Das Frauenwahlrecht wurde uns nicht gegeben…

12.11.2018: …wir haben es erkämpft! Ein Kampf der bereits über 60 Jahre andauerte, als heute vor einem Jahrhundert der Rat der Volksbeauftragten die Wahlrechtsreform proklamierte.

Das Frauenwahlrecht wurde uns nicht gegeben…

Das Frauenwahlrecht wird heute symbolisch 100 Jahre alt. Am 12. November 1918 stellte der Rat der Volksbeauftragten, wenige Tage nach dem endgültigen Sturz der Monarchie, sein Regierungsprogramm vor, darin enthalten das Wahlrecht für alle Frauen und Männer ab 20 Jahren. Ein Erfolg nicht nur für die sozialistische Frauenbewegung um Clara Zetkin, die mit der Einführung des Internationalen Frauentags schon seit 1911 dafür auf die Straßen ging.
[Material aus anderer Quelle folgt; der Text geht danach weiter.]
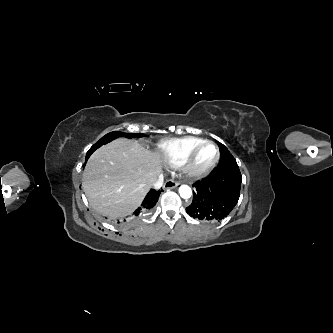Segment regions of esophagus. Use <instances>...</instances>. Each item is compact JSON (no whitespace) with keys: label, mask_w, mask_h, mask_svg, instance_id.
<instances>
[{"label":"esophagus","mask_w":333,"mask_h":333,"mask_svg":"<svg viewBox=\"0 0 333 333\" xmlns=\"http://www.w3.org/2000/svg\"><path fill=\"white\" fill-rule=\"evenodd\" d=\"M180 183L179 182H176L174 180H167L164 184V189H173V188H176L177 186H179Z\"/></svg>","instance_id":"34e87169"}]
</instances>
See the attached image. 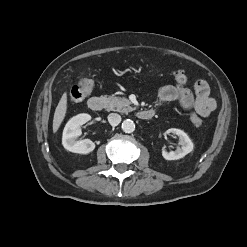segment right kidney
Wrapping results in <instances>:
<instances>
[{"mask_svg":"<svg viewBox=\"0 0 247 247\" xmlns=\"http://www.w3.org/2000/svg\"><path fill=\"white\" fill-rule=\"evenodd\" d=\"M89 120H91V116L82 113L67 122L62 136V144L65 149L79 154H88L95 149V144L90 139H77L81 135L80 126Z\"/></svg>","mask_w":247,"mask_h":247,"instance_id":"obj_1","label":"right kidney"}]
</instances>
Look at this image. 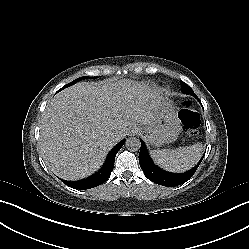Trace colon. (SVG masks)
I'll return each instance as SVG.
<instances>
[{
  "label": "colon",
  "instance_id": "5ec220e1",
  "mask_svg": "<svg viewBox=\"0 0 249 249\" xmlns=\"http://www.w3.org/2000/svg\"><path fill=\"white\" fill-rule=\"evenodd\" d=\"M181 120L185 124V130L188 136H194L197 134L200 119L194 110L188 107L184 109L181 113Z\"/></svg>",
  "mask_w": 249,
  "mask_h": 249
}]
</instances>
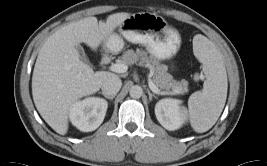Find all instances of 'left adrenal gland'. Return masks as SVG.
<instances>
[{
    "instance_id": "obj_1",
    "label": "left adrenal gland",
    "mask_w": 267,
    "mask_h": 166,
    "mask_svg": "<svg viewBox=\"0 0 267 166\" xmlns=\"http://www.w3.org/2000/svg\"><path fill=\"white\" fill-rule=\"evenodd\" d=\"M147 93L149 95V101H151L153 97L157 98V96L155 94H152L149 89H147Z\"/></svg>"
}]
</instances>
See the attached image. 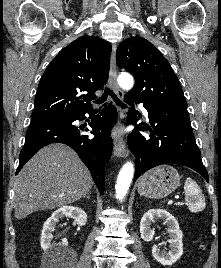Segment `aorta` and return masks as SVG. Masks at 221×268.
I'll return each instance as SVG.
<instances>
[{"label":"aorta","mask_w":221,"mask_h":268,"mask_svg":"<svg viewBox=\"0 0 221 268\" xmlns=\"http://www.w3.org/2000/svg\"><path fill=\"white\" fill-rule=\"evenodd\" d=\"M118 84L123 89L129 90L134 85L133 77L130 74L122 73L118 77ZM133 175H134V166L132 162H126L119 172L117 183L115 186L116 197L119 200H123L124 197L126 196L127 191L132 182Z\"/></svg>","instance_id":"1"}]
</instances>
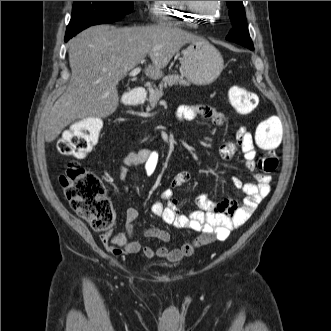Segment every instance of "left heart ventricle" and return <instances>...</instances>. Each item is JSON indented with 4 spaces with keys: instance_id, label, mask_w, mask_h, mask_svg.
Segmentation results:
<instances>
[{
    "instance_id": "left-heart-ventricle-1",
    "label": "left heart ventricle",
    "mask_w": 331,
    "mask_h": 331,
    "mask_svg": "<svg viewBox=\"0 0 331 331\" xmlns=\"http://www.w3.org/2000/svg\"><path fill=\"white\" fill-rule=\"evenodd\" d=\"M197 4L207 11H210L214 6V1H197Z\"/></svg>"
}]
</instances>
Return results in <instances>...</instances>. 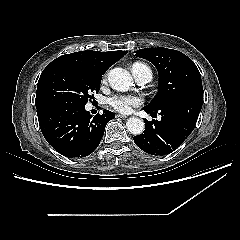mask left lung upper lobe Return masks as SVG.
Here are the masks:
<instances>
[{"label": "left lung upper lobe", "mask_w": 240, "mask_h": 240, "mask_svg": "<svg viewBox=\"0 0 240 240\" xmlns=\"http://www.w3.org/2000/svg\"><path fill=\"white\" fill-rule=\"evenodd\" d=\"M135 53L153 63L159 73V92L146 108L158 111L176 99L203 94L200 72L183 53L162 47L144 48Z\"/></svg>", "instance_id": "obj_1"}]
</instances>
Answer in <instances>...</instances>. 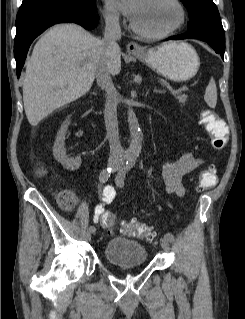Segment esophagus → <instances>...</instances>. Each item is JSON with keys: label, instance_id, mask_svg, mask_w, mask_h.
<instances>
[{"label": "esophagus", "instance_id": "obj_1", "mask_svg": "<svg viewBox=\"0 0 245 319\" xmlns=\"http://www.w3.org/2000/svg\"><path fill=\"white\" fill-rule=\"evenodd\" d=\"M127 52L130 54H137L143 52V49L136 42H129L127 45Z\"/></svg>", "mask_w": 245, "mask_h": 319}]
</instances>
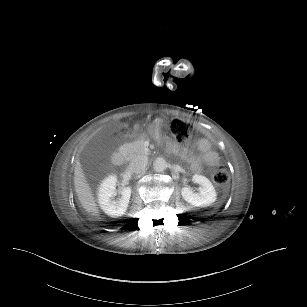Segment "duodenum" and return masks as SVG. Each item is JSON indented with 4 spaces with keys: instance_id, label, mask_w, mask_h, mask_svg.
Segmentation results:
<instances>
[{
    "instance_id": "1",
    "label": "duodenum",
    "mask_w": 307,
    "mask_h": 307,
    "mask_svg": "<svg viewBox=\"0 0 307 307\" xmlns=\"http://www.w3.org/2000/svg\"><path fill=\"white\" fill-rule=\"evenodd\" d=\"M125 154L122 150H118L113 154L112 161L115 165H121L124 161Z\"/></svg>"
}]
</instances>
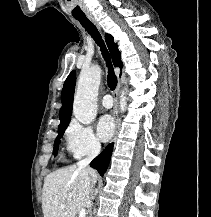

Es löste auch das zuvor im Königreich Preußen gültige Dreiklassenwahlrecht ab, welches sich nach Steueraufkommen richtete und somit den reichen Wählern mehr Macht zuspielte.

Das Recht von Frauen zu wählen und gewählt zu werden, war eine der zentralen Forderungen der sogenannten ersten Welle der Frauenbewegung in Deutschland, schon 1848 wurde es von der bürgerlichen Publizistin Louise Otto-Peters eingefordert. 1891 nahm die SPD das Frauenwahlrecht in ihr Erfurter Wahlprogramm auf und war bis zur Einführung die einzige Partei, die sich kontinuierlich dafür stark machte. Frauenrechtlerinnen wie Zetkin, Anita Augspurg oder Marie Juchacz, die schließlich die erste Rednerin der Nationalversammlung werden sollte, wurden nicht selten verlacht und verhöhnt. Im Jahr 1919 schließlich ziehen erstmals 37 Frauen in die Nationalversammlung der Weimarer Republik ein.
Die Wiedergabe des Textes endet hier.